*** Supplied passage Section Begins ***

Recruiting’s Role in Futurizing Your Firm’s Skill Sets Must Begin Today

Note: This “think piece” is designed to stimulate your thinking about the strategic role of recruiting

Your firm’s future skill sets needs are increasing dramatically. By not adding future skills every day through every new hire, you are reducing your company’s ability to be competitive and grow.

The importance of beginning to immediately build your organization’s future skill sets can’t be overstated. Here’s why.

First, the more rapid adoption of radical technologies like robotics, quantum computing, and machine learning will speed up the dramatic shift away from repetitive work and the more traditional skill sets associated with that type of work.

Next, the continuing huge talent supply and demand imbalance in these new technological areas. If a company delays acquiring these new skill sets before the competition becomes super intense, it may lose the opportunity to ever acquire enough of this scarce talent. Although, the primary issue for recruiting leaders isn’t that “the nature of work” is changing because nearly everyone agrees that it is. In fact, a recent KPMG study revealed that 70 percent of HR executives recognized the need for workforce transformation. Instead, the unsettled issue is “What is the best way for a firm to acquire these new future skill sets?”

*** Supplied passage Section Ends ***
*** Available data Section Begins ***

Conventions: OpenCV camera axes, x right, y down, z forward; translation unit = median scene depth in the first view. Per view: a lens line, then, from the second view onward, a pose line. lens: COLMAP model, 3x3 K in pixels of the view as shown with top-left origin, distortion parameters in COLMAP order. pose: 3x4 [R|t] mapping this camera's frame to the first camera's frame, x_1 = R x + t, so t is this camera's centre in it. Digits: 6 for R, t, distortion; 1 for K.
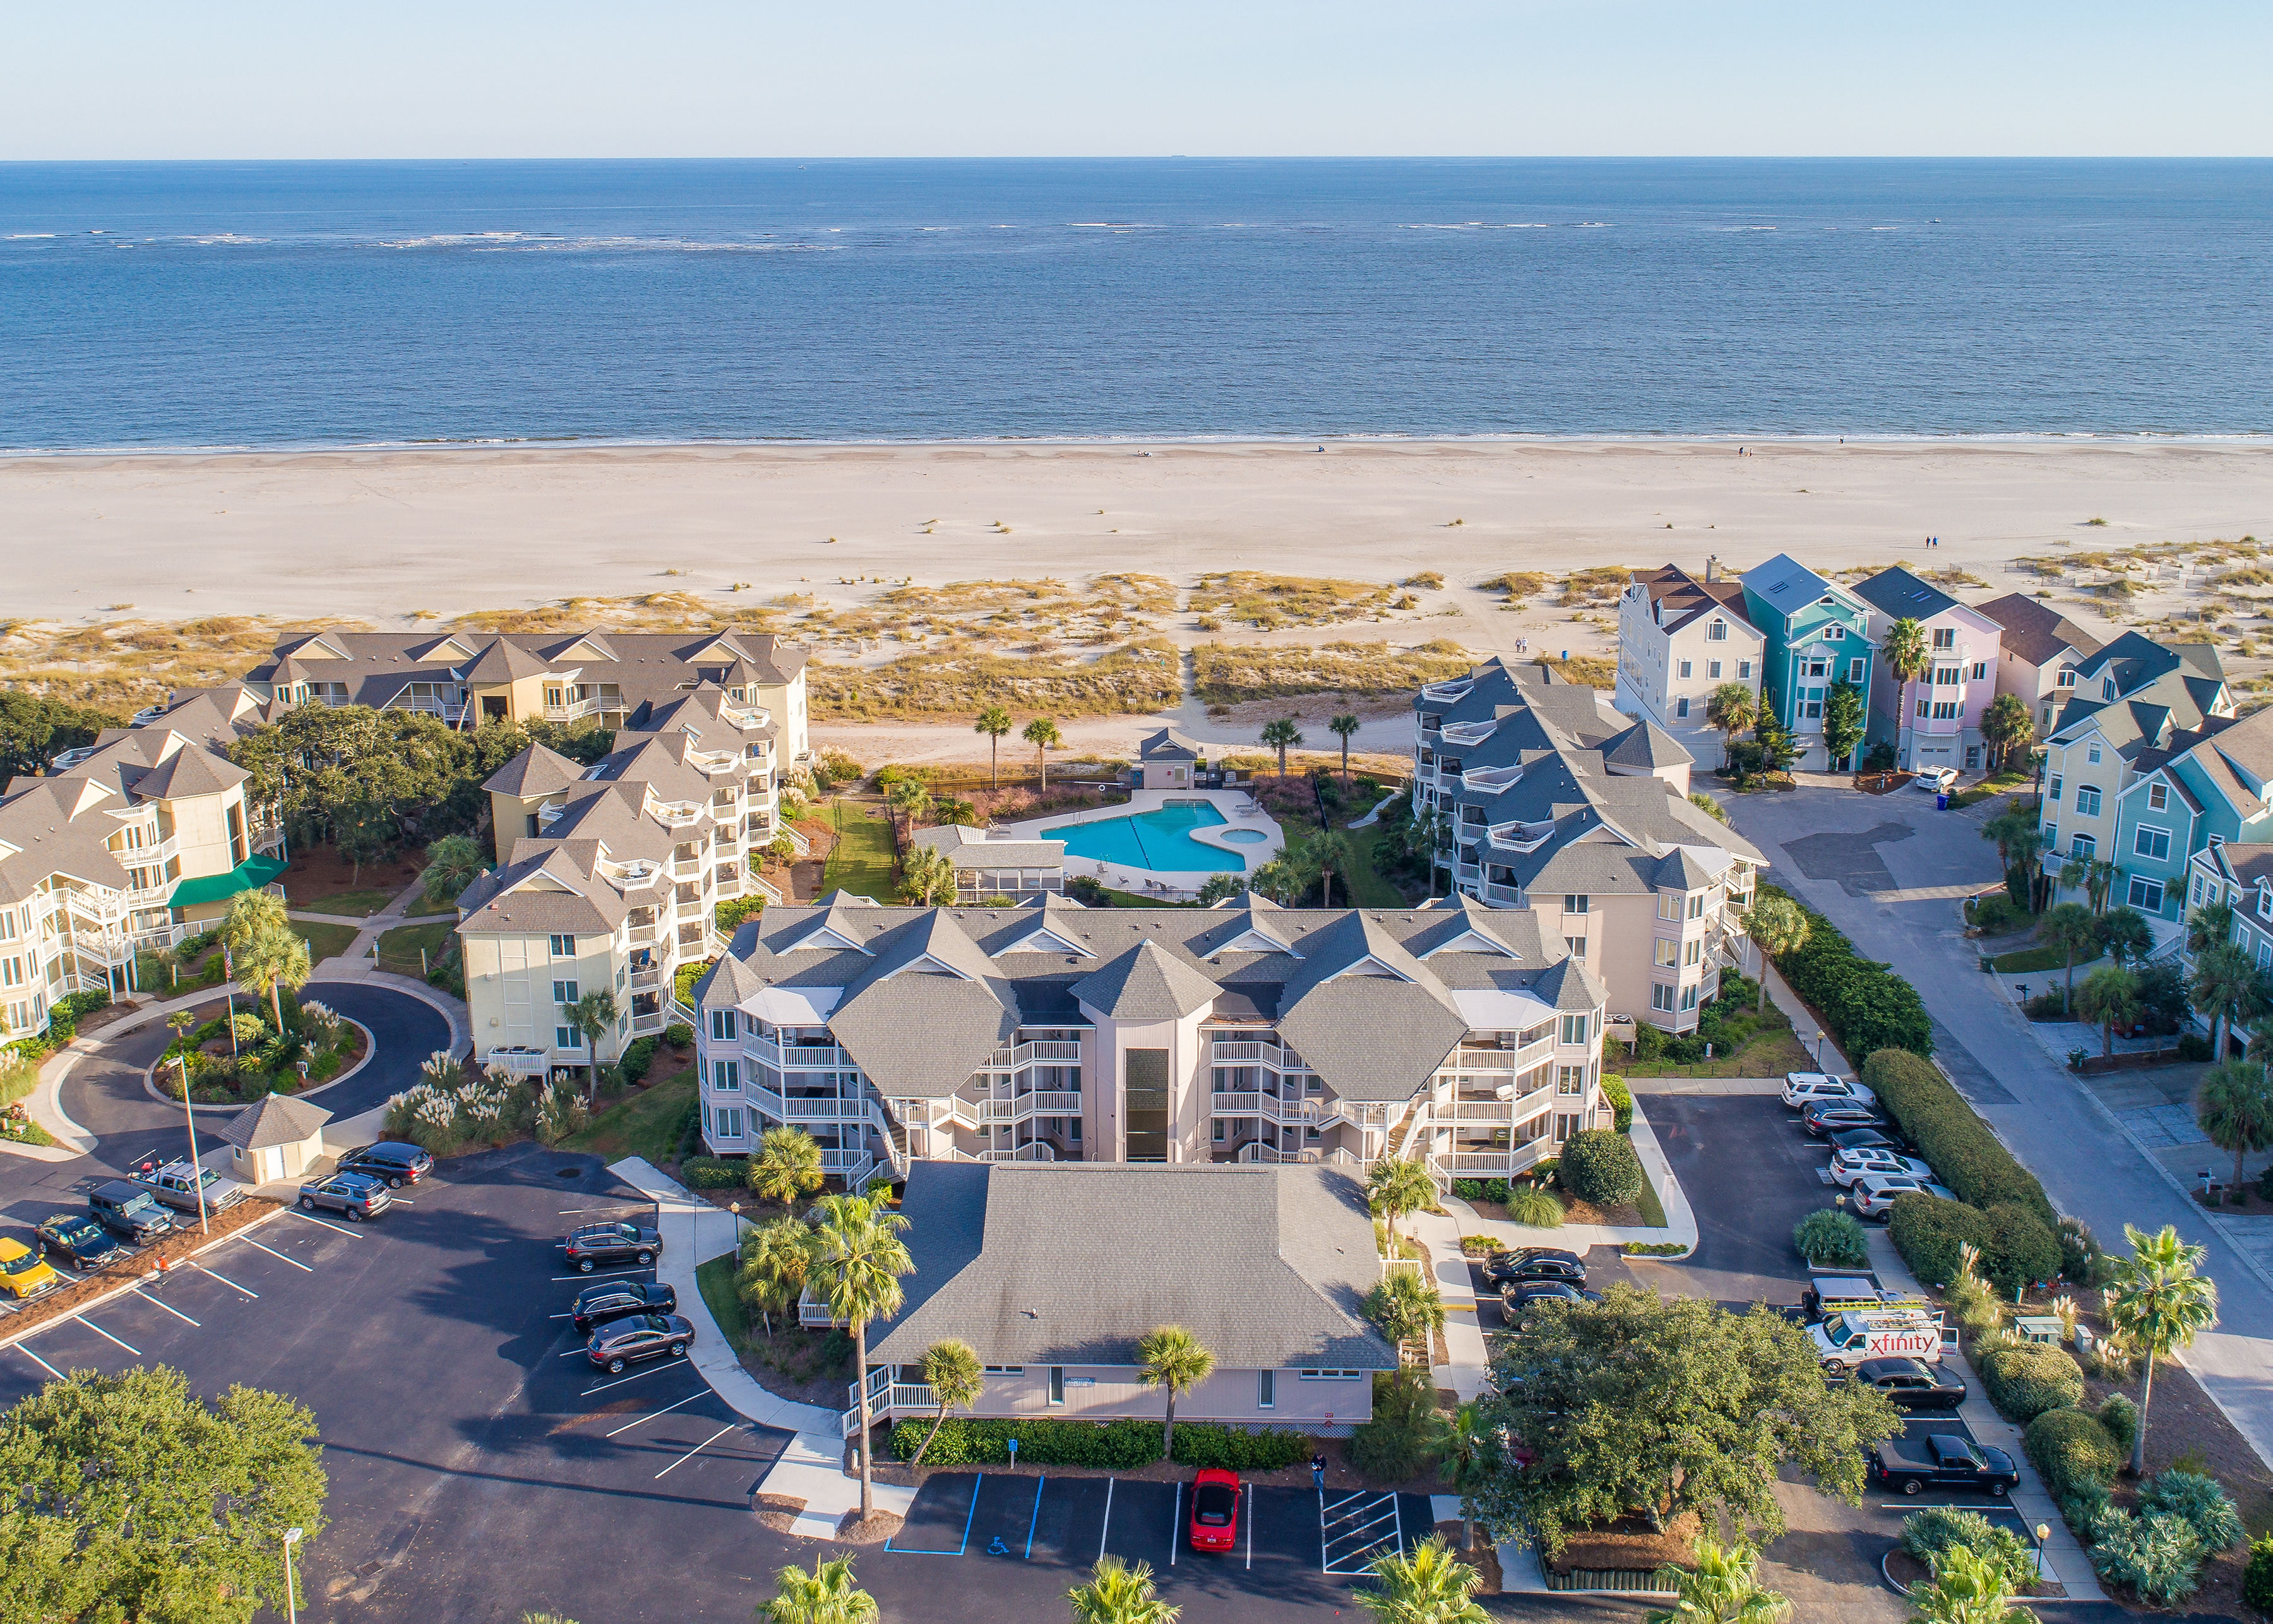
lens RADIAL K [[2014.9, 0, 1138.5], [0, 2014.9, 654.9], [0, 0, 1]] dist [0.005030, 0.015205]
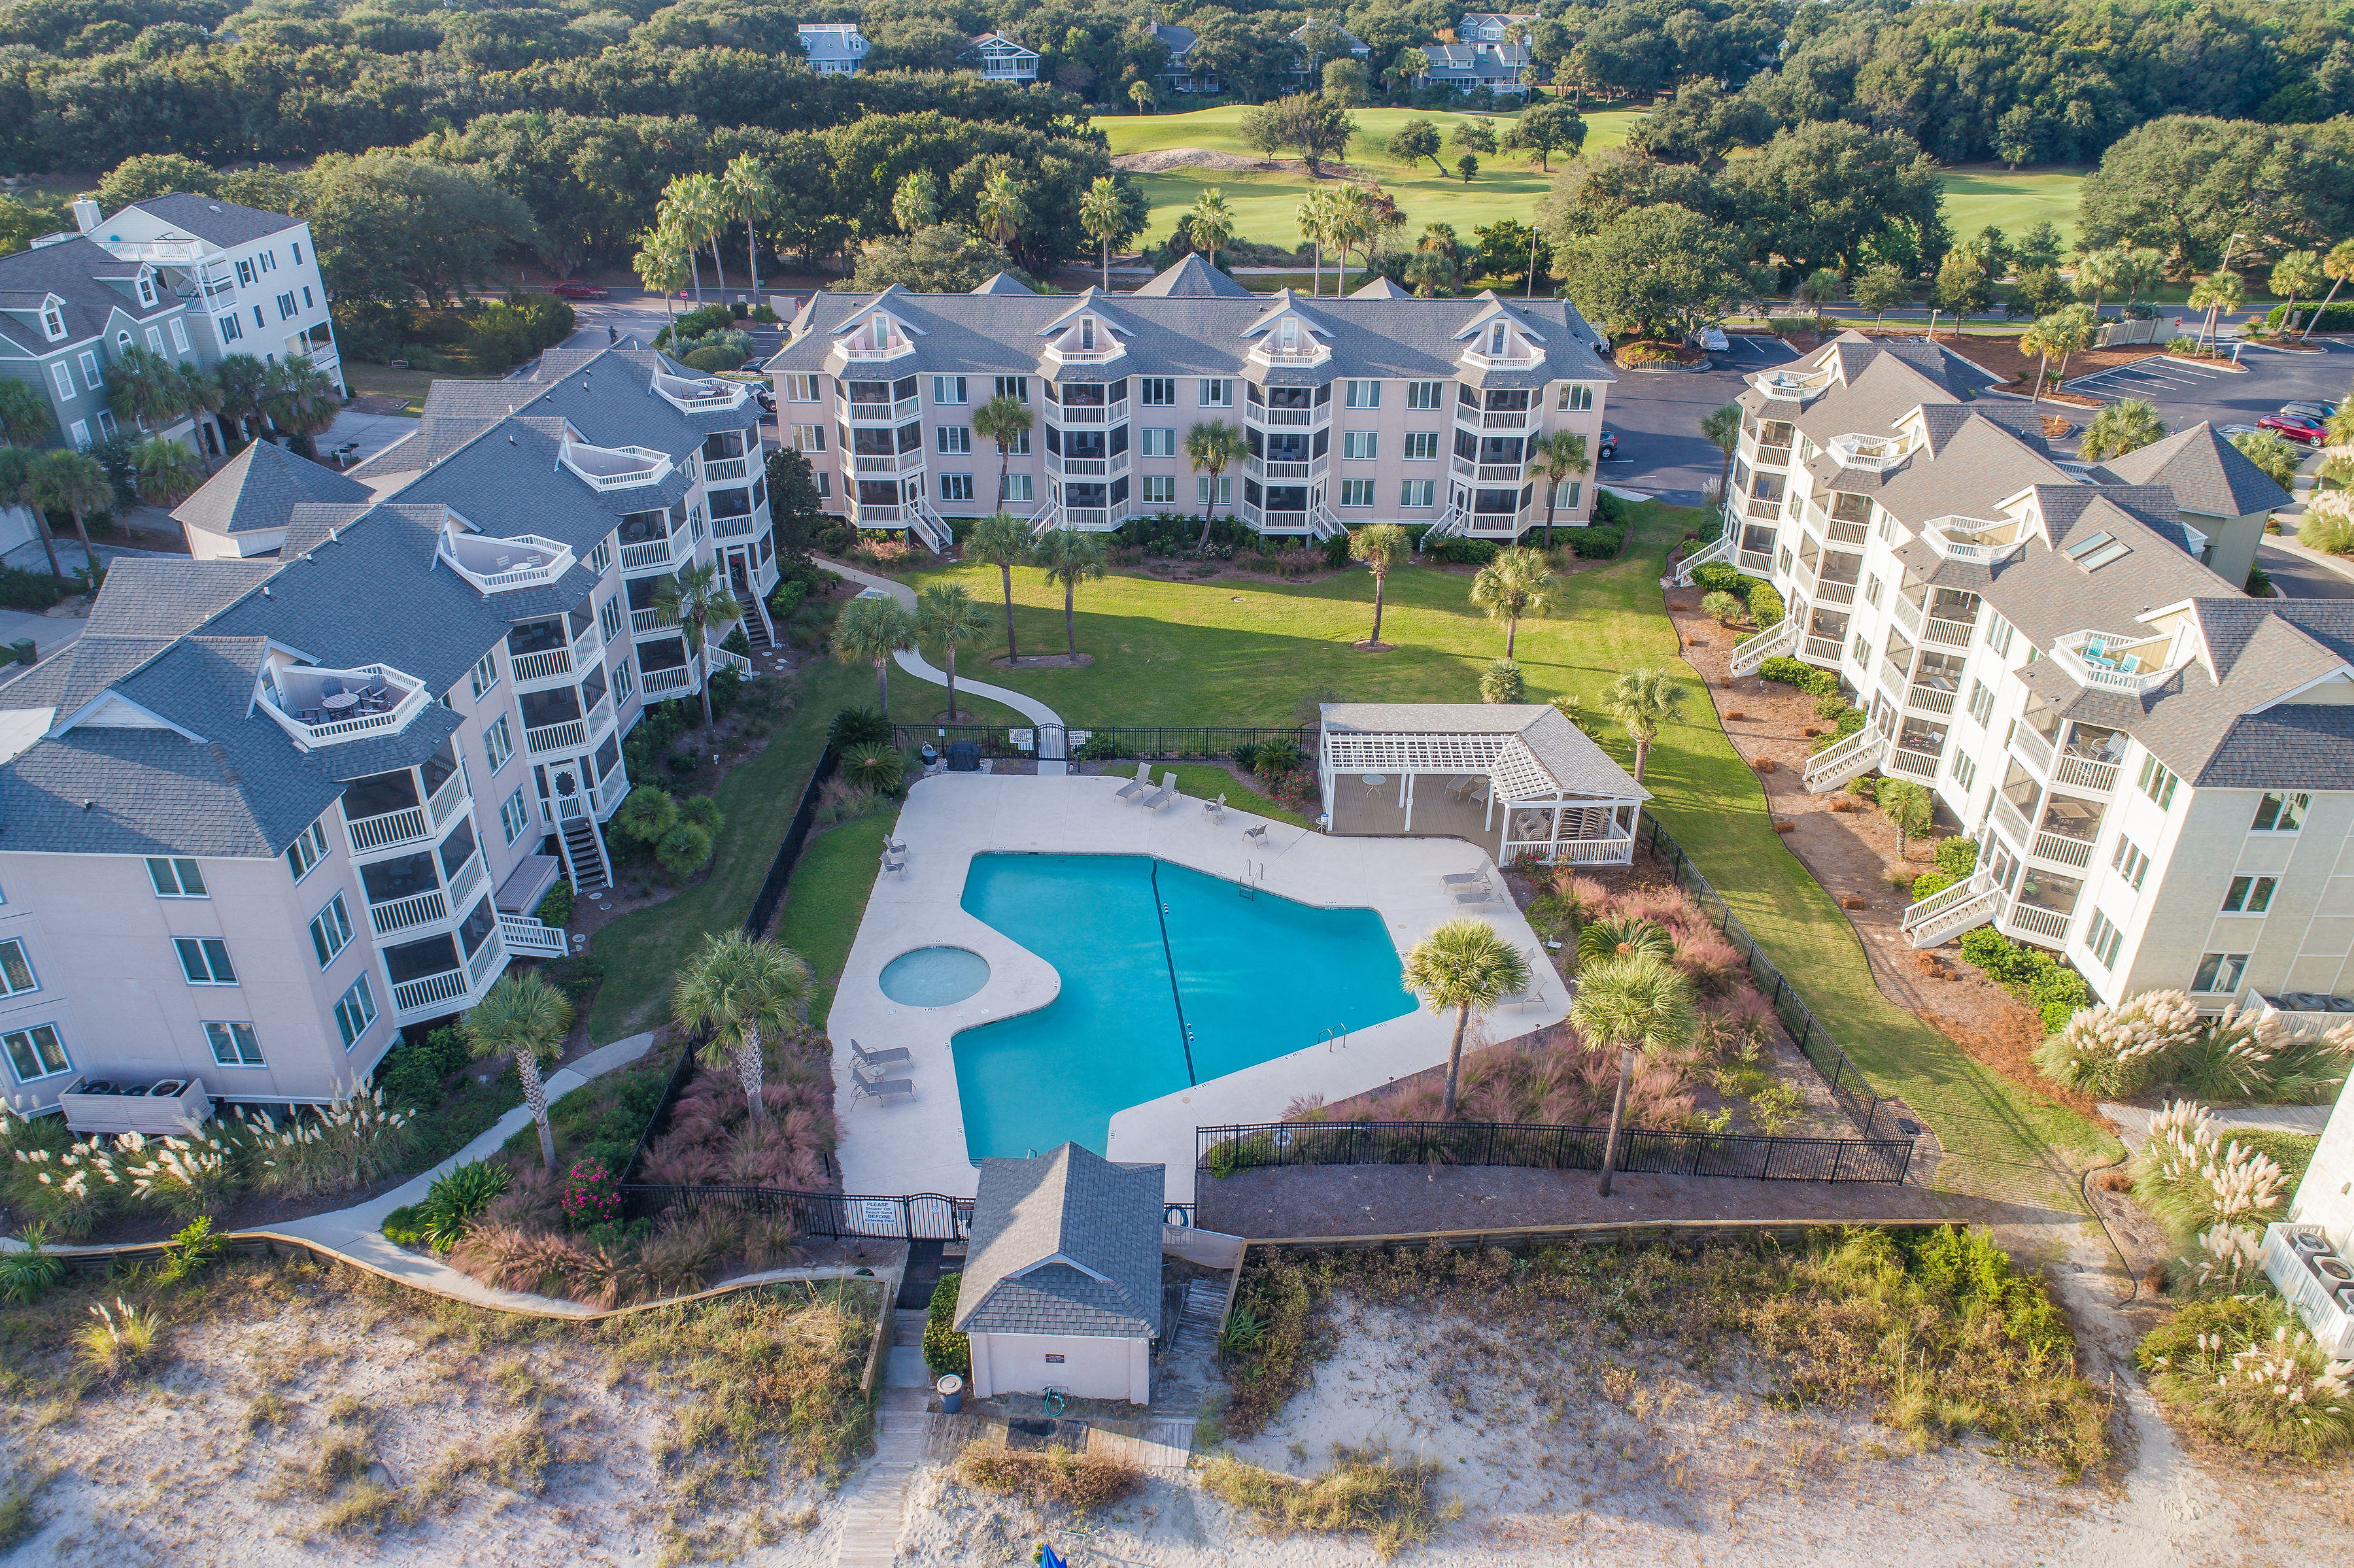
lens RADIAL K [[1606.0, 0, 1173.1], [0, 1606.0, 790.8], [0, 0, 1]] dist [-0.004946, 0.006796]
pose [[-0.999683, -0.014888, 0.020310, -0.004533], [0.002563, 0.742185, 0.670190, -0.154752], [-0.025052, 0.670029, -0.741912, 1.136401]]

*** Available data Section Ends ***

(Problem to work on): Can you edit the recruiting article's passage starting with "Your firm’s future" and going on through "competitive and grow.", so that "competitive" becomes "agile"?

(Written answer):
Your firm’s future skill sets needs are increasing dramatically. By not adding future skills every day through every new hire, you are reducing your company’s ability to be agile and grow.